── Data for processing ──

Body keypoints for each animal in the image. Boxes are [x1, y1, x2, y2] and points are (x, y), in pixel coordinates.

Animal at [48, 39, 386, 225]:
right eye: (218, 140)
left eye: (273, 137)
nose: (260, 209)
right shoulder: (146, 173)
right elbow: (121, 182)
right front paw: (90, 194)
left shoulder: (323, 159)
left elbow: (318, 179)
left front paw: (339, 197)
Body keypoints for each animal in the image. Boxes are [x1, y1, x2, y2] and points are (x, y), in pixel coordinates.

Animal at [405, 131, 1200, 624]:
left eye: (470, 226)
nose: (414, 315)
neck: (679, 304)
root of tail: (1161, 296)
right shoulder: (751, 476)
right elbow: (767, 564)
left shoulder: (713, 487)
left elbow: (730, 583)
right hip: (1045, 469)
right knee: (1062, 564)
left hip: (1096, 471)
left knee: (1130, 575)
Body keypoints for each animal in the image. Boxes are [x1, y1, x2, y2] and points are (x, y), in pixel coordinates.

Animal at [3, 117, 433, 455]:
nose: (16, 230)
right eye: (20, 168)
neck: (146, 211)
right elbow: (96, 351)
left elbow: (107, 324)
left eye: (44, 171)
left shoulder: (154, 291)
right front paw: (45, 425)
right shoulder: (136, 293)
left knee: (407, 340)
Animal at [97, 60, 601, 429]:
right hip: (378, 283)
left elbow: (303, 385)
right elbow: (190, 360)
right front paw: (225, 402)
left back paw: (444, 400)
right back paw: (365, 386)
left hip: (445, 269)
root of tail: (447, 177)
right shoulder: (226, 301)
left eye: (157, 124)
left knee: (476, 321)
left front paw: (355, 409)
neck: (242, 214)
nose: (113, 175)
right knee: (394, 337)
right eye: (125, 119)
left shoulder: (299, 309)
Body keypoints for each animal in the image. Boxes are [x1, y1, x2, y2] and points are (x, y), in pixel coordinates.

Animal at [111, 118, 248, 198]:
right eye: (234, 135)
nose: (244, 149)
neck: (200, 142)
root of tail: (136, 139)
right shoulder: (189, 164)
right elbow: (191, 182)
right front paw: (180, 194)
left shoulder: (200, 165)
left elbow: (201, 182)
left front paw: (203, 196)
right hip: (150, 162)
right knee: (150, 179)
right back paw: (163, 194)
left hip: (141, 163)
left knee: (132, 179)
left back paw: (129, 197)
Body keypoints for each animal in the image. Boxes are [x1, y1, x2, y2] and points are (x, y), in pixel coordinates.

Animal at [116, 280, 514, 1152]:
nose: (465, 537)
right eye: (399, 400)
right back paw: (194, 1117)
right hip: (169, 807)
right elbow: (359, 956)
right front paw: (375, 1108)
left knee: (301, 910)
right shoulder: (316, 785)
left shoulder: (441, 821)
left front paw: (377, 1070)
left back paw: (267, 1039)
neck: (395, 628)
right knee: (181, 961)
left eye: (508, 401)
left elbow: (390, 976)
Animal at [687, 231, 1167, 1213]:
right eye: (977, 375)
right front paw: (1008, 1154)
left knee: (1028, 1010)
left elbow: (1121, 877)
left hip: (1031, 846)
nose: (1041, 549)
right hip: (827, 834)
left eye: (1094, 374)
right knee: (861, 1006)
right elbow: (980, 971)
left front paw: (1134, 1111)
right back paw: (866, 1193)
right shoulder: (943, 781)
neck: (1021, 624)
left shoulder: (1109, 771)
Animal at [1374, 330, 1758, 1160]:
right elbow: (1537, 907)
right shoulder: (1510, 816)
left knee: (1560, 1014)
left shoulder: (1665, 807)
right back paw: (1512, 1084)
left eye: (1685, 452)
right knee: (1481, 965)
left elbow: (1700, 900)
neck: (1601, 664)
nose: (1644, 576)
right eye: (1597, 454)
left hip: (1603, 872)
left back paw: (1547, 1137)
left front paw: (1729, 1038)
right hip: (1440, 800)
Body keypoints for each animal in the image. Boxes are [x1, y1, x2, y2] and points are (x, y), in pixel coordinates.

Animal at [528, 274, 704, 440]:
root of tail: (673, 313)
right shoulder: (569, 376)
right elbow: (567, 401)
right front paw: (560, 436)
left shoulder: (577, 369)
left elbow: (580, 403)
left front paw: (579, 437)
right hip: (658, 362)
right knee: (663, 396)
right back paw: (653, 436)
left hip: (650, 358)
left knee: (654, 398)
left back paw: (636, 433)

───

Retype every record without alteration.

Body keypoints for each animal in the image. Boxes are [x1, y1, x2, y2] and points are (x, y), in pixel coordinates.

Animal at [48, 39, 386, 225]:
right eye: (218, 140)
left eye: (273, 137)
nose: (260, 209)
right shoulder: (146, 173)
right elbow: (121, 182)
right front paw: (90, 194)
left shoulder: (323, 159)
left elbow: (318, 179)
left front paw: (339, 197)
Body keypoints for each animal in the image. Boxes are [x1, y1, x2, y2] and points are (x, y), in pixel coordinates.

Animal at [405, 131, 1200, 624]:
left eye: (470, 226)
nose: (414, 315)
neck: (679, 304)
root of tail: (1161, 296)
right shoulder: (751, 476)
right elbow: (767, 564)
left shoulder: (713, 487)
left elbow: (730, 583)
right hip: (1045, 469)
right knee: (1062, 564)
left hip: (1096, 471)
left knee: (1130, 575)
Body keypoints for each animal in the image. Boxes are [x1, y1, x2, y2] and points are (x, y), in pixel coordinates.

Animal at [3, 117, 433, 455]:
nose: (16, 230)
right eye: (20, 168)
neck: (146, 211)
right elbow: (96, 351)
left elbow: (107, 324)
left eye: (44, 171)
left shoulder: (154, 291)
right front paw: (45, 425)
right shoulder: (136, 293)
left knee: (407, 340)
Animal at [97, 60, 601, 429]:
right hip: (378, 283)
left elbow: (303, 385)
right elbow: (190, 360)
right front paw: (225, 402)
left back paw: (444, 400)
right back paw: (365, 386)
left hip: (445, 269)
root of tail: (447, 177)
right shoulder: (226, 301)
left eye: (157, 124)
left knee: (476, 321)
left front paw: (355, 409)
neck: (242, 214)
nose: (113, 175)
right knee: (394, 337)
right eye: (125, 119)
left shoulder: (299, 309)
Body keypoints for each animal in the image. Boxes are [x1, y1, x2, y2] and points are (x, y), in pixel coordinates.

Animal at [111, 118, 248, 198]:
right eye: (234, 135)
nose: (244, 149)
neck: (200, 142)
root of tail: (136, 139)
right shoulder: (189, 164)
right elbow: (191, 182)
right front paw: (180, 194)
left shoulder: (200, 165)
left elbow: (201, 182)
left front paw: (203, 196)
right hip: (150, 162)
right knee: (150, 179)
right back paw: (163, 194)
left hip: (141, 163)
left knee: (132, 179)
left back paw: (129, 197)
Body keypoints for each animal in the image. Boxes are [x1, y1, x2, y2] and points are (x, y), in pixel coordinates.

Animal at [116, 280, 514, 1152]:
nose: (465, 537)
right eye: (399, 400)
right back paw: (194, 1117)
right hip: (169, 807)
right elbow: (359, 956)
right front paw: (375, 1108)
left knee: (301, 910)
right shoulder: (316, 785)
left shoulder: (441, 821)
left front paw: (377, 1070)
left back paw: (267, 1039)
neck: (395, 628)
right knee: (181, 961)
left eye: (508, 401)
left elbow: (390, 976)
Animal at [687, 231, 1167, 1213]:
right eye: (977, 375)
right front paw: (1008, 1154)
left knee: (1028, 1010)
left elbow: (1121, 877)
left hip: (1031, 846)
nose: (1041, 549)
right hip: (827, 834)
left eye: (1094, 374)
right knee: (861, 1006)
right elbow: (980, 971)
left front paw: (1134, 1111)
right back paw: (866, 1193)
right shoulder: (943, 781)
neck: (1021, 624)
left shoulder: (1109, 771)
Animal at [1374, 330, 1758, 1160]:
right elbow: (1537, 907)
right shoulder: (1510, 816)
left knee: (1560, 1014)
left shoulder: (1665, 807)
right back paw: (1512, 1084)
left eye: (1685, 452)
right knee: (1481, 965)
left elbow: (1700, 900)
neck: (1601, 664)
nose: (1644, 576)
right eye: (1597, 454)
left hip: (1603, 872)
left back paw: (1547, 1137)
left front paw: (1729, 1038)
right hip: (1440, 800)
Body keypoints for each animal in the image. Boxes are [x1, y1, x2, y2] and points are (x, y), in pixel coordinates.

Animal at [528, 274, 704, 440]:
root of tail: (673, 313)
right shoulder: (569, 376)
right elbow: (567, 401)
right front paw: (560, 436)
left shoulder: (577, 369)
left elbow: (580, 403)
left front paw: (579, 437)
right hip: (658, 362)
right knee: (663, 396)
right back paw: (653, 436)
left hip: (650, 358)
left knee: (654, 398)
left back paw: (636, 433)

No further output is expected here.